### EXTRAIT PROPOSÉ
Le monde de la culture et d’Internet est en ébullition depuis qu’une prouesse technologique liée à l’intelligence artificielle a été réalisée : la recréation de la voix française iconique de Sylvester Stallone, celle du regretté Alain Dorval, décédé l’an dernier. Cette initiative, mise en place pour le film Armor, prévu sur Prime Vidéo en mars prochain, suscite un débat intense entre hommage et malaise.
Les réactions partagées
Alain Dorval était une légende du doublage français, connu pour avoir donné vie à Rocky Balboa et John Rambo. Recréer sa voix grâce à l’intelligence artificielle a été possible grâce aux start-ups Lumiere Ventures et ElevenLabs. Leur technologie a permis de reproduire une voix qui, pour beaucoup, est ancrée dans l’imaginaire collectif. Cependant, la publication de la bande-annonce sur les réseaux sociaux a rapidement provoqué une vive polémique.

### DONNÉES FOURNIES
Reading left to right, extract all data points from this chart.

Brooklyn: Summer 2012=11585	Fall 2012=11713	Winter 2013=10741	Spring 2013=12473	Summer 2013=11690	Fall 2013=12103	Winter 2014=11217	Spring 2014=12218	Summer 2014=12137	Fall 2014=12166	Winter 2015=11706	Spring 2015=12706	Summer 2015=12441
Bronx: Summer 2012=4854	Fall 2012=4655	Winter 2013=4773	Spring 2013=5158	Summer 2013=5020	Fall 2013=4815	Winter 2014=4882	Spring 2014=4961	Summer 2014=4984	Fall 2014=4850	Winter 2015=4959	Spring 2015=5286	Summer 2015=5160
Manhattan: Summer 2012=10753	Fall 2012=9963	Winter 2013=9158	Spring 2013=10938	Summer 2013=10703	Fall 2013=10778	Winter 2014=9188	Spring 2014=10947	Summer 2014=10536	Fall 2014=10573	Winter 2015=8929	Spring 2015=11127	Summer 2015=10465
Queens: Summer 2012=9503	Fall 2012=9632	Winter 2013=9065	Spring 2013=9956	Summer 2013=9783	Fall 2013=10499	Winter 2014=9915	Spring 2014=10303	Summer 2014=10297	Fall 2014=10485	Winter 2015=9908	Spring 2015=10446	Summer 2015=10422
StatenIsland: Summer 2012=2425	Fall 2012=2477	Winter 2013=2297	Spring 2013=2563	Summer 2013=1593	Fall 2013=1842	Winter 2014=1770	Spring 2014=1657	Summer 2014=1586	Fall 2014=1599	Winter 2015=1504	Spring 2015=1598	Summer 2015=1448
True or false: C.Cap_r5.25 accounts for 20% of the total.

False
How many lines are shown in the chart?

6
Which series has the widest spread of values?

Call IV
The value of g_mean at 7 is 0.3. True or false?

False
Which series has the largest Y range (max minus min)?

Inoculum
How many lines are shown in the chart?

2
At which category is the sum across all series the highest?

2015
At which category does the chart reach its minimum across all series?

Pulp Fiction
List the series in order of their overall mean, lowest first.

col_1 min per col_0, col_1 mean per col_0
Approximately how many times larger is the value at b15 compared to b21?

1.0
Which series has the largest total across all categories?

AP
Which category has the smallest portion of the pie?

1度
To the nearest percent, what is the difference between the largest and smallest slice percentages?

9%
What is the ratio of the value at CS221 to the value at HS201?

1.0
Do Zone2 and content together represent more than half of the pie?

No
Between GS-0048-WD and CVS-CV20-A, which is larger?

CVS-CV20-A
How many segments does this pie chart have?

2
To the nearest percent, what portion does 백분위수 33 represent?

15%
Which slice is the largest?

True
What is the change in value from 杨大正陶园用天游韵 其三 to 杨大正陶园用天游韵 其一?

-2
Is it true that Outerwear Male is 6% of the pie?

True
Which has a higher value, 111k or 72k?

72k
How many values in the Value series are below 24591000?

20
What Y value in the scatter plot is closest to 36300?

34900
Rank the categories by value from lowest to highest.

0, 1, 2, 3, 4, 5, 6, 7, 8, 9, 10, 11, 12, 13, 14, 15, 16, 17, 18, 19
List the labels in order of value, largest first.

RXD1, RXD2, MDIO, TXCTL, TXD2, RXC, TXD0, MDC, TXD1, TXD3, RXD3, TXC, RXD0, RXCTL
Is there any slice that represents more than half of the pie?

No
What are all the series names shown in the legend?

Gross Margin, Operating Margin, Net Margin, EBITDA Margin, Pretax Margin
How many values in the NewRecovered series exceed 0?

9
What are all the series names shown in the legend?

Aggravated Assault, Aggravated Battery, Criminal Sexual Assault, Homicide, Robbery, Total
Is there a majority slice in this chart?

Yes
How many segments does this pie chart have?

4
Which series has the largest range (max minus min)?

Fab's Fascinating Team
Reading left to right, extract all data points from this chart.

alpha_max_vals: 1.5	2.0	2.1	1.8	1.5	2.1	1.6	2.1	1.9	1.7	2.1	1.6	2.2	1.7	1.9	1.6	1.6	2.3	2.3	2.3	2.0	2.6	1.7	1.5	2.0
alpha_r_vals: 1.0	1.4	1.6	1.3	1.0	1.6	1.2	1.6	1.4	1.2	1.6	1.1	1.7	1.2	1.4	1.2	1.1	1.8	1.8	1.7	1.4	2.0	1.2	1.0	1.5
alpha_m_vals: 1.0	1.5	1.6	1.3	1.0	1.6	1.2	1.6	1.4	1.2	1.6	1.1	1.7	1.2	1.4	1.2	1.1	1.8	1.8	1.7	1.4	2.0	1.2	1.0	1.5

### ÉNONCÉ
Modifiez le passage sur la voix d'Alain Dorval : recopiez-le en commençant à "Le monde de" et en terminant à "hommage et malaise.", et remplacez "Armor" par "Armure".

### RÉSULTAT OBTENU
Le monde de la culture et d’Internet est en ébullition depuis qu’une prouesse technologique liée à l’intelligence artificielle a été réalisée : la recréation de la voix française iconique de Sylvester Stallone, celle du regretté Alain Dorval, décédé l’an dernier. Cette initiative, mise en place pour le film Armure, prévu sur Prime Vidéo en mars prochain, suscite un débat intense entre hommage et malaise.